Robin Williams, fuera de foco
Robin es Mel y se mira al espejo. Está desenfocado. No se reconoce y lo que es peor, los demás tampoco. En 'Desmontando a Harry' está la parábola de la confusión
Robin es Mel y se mira al espejo. Está desenfocado. No se reconoce y lo que es peor, los demás tampoco. Esperaba haberse levantado con aquella nitidez, pero el sueño reparador no ha sido suficiente para resolver el problema. El actor interpreta a un actor fuera de foco, que se acaba de dar cuenta de la profunda crisis existencial por la que atraviesa: enclaustrado y consumido por su propio ego.
Ha perdido el control sobre sí mismo y se ha convertido en un ser sin definición. Ni respuestas. La vida borrosa de Mel es una breve y brillante parábola que Woody Allen incluye en su mejor película, Desmontando a Harry (1997), como metáfora de la inadaptación de quien se pregunta por el sentido de su existencia y, finalmente, como un reflejo vital del propio Robin Williams.
Vídeo: Escena de la película 'Desmontando a Harry'
Lo que empieza siendo un chiste simpático en un rodaje, termina por convertirse en una inquietante reflexión, que el propio Allen cuela en la voz de Harry, fuera de cámara: “Hacía tiempo que había llegado esta conclusión: todo el mundo conoce la misma verdad.
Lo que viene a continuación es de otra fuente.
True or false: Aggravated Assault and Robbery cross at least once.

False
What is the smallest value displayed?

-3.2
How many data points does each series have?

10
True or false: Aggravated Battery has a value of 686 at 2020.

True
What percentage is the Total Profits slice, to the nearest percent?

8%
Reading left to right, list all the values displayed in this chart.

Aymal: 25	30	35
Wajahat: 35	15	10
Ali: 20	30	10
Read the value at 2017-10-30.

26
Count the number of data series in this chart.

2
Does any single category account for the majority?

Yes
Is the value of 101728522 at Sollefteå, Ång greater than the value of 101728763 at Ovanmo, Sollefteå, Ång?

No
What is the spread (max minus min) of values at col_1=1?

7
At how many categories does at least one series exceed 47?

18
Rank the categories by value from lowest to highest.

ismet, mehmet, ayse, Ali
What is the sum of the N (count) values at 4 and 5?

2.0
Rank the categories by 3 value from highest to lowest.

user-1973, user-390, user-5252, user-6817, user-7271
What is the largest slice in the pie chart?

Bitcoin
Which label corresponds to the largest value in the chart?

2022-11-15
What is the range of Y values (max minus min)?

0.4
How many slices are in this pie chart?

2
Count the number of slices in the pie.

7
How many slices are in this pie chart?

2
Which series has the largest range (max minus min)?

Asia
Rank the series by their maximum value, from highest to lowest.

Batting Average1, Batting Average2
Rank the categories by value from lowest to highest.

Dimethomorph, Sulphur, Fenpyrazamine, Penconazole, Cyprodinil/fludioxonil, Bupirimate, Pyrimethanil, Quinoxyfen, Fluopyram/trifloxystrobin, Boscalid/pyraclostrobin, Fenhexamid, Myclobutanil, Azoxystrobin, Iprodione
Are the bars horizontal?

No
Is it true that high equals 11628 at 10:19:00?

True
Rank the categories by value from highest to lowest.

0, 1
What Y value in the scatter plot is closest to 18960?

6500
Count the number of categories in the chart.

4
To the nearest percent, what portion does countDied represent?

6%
Nuestra vida depende de cómo elegimos distorsionarla”. La cosa está así de fea: cualquier intento de encontrar la verdad conduce, inevitablemente, a una distorsión.
El equipo prepara el rodaje, pero el cámara es el primero en darse cuenta del desenfoque. El set está listo, pero no pueden dar crédito a lo que está pasando: las lentes del objetivo están bien, lo que está fuera de foco es el actor. Completamente borroso: “No sé cómo decírtelo, pero no das la imagen”. “Oh, he ganado un poco de peso…”, responde el actor al director. Pero no es eso, así que le manda a casa, a descansar, “y a ver si te aclaras”.
Adaptarse al mundo
Por supuesto, no se aclara. A pesar de lo poco que se apunta sobre la vida de Mel, Allen muestra lo suficiente como para hacernos entender que su personaje –y él- lleva una vida que no comprende y, lo que es peor, no asume. Además, tampoco puede ocultárselo a los demás. El conflicto es evidente y no sabe cómo superarlo.
Como no podía ser de otra manera, la escena arranca con Allen-Harry en el diván. El personaje-director explica que está bloqueado, que nunca le había pasado y que no consigue terminar los relatos cortos. Que se ha metido en una novela que no logra desenredar y ya ha cobrado por ella un buen anticipo. Presión máxima que no rebaja ni inflándose a pastillas.
El psicoanalista le dice que lo que le cuenta le recuerda a aquel relato que escribió, El actor, que tenía un final abierto pero contundente: Mel acude junto con sus hijos y esposa al médico a que le explique qué le pasa. El doctor no tiene respuesta pero sí una solución: reparte gafas entre los miembros para que vuelvan a ver con definición a su padre, a pesar de que sus hijos no quieren. “¿Usted espera que el mundo se adapte a la distorsión de usted?”, pregunta el psicoanalista a Harry.
Última (o penúltima) lección concentrada en estos cuatro minutos míticos: la anormalidad debe ser entendida por los demás y a la fuerza, siempre y cuando uno pretenda llevar su vida a 250 km/h, estamparla contra un muro y que no haya supervivientes. Harry, Mel, Woody, Robin, quién no, están incapacitados para ver o creer en nada que esté más allá de su propia experiencia inmediata, porque cualquier intento de construcción de un sistema ético coherente terminará en confusión. El fracaso será sonado, además, si uno se empeña en no asumir que uno es uno mismo y sus distorsiones y que nada podrá aclararlas.
Robin es Mel y se mira al espejo. Está desenfocado. No se reconoce y lo que es peor, los demás tampoco. Esperaba haberse levantado con aquella nitidez, pero el sueño reparador no ha sido suficiente para resolver el problema. El actor interpreta a un actor fuera de foco, que se acaba de dar cuenta de la profunda crisis existencial por la que atraviesa: enclaustrado y consumido por su propio ego.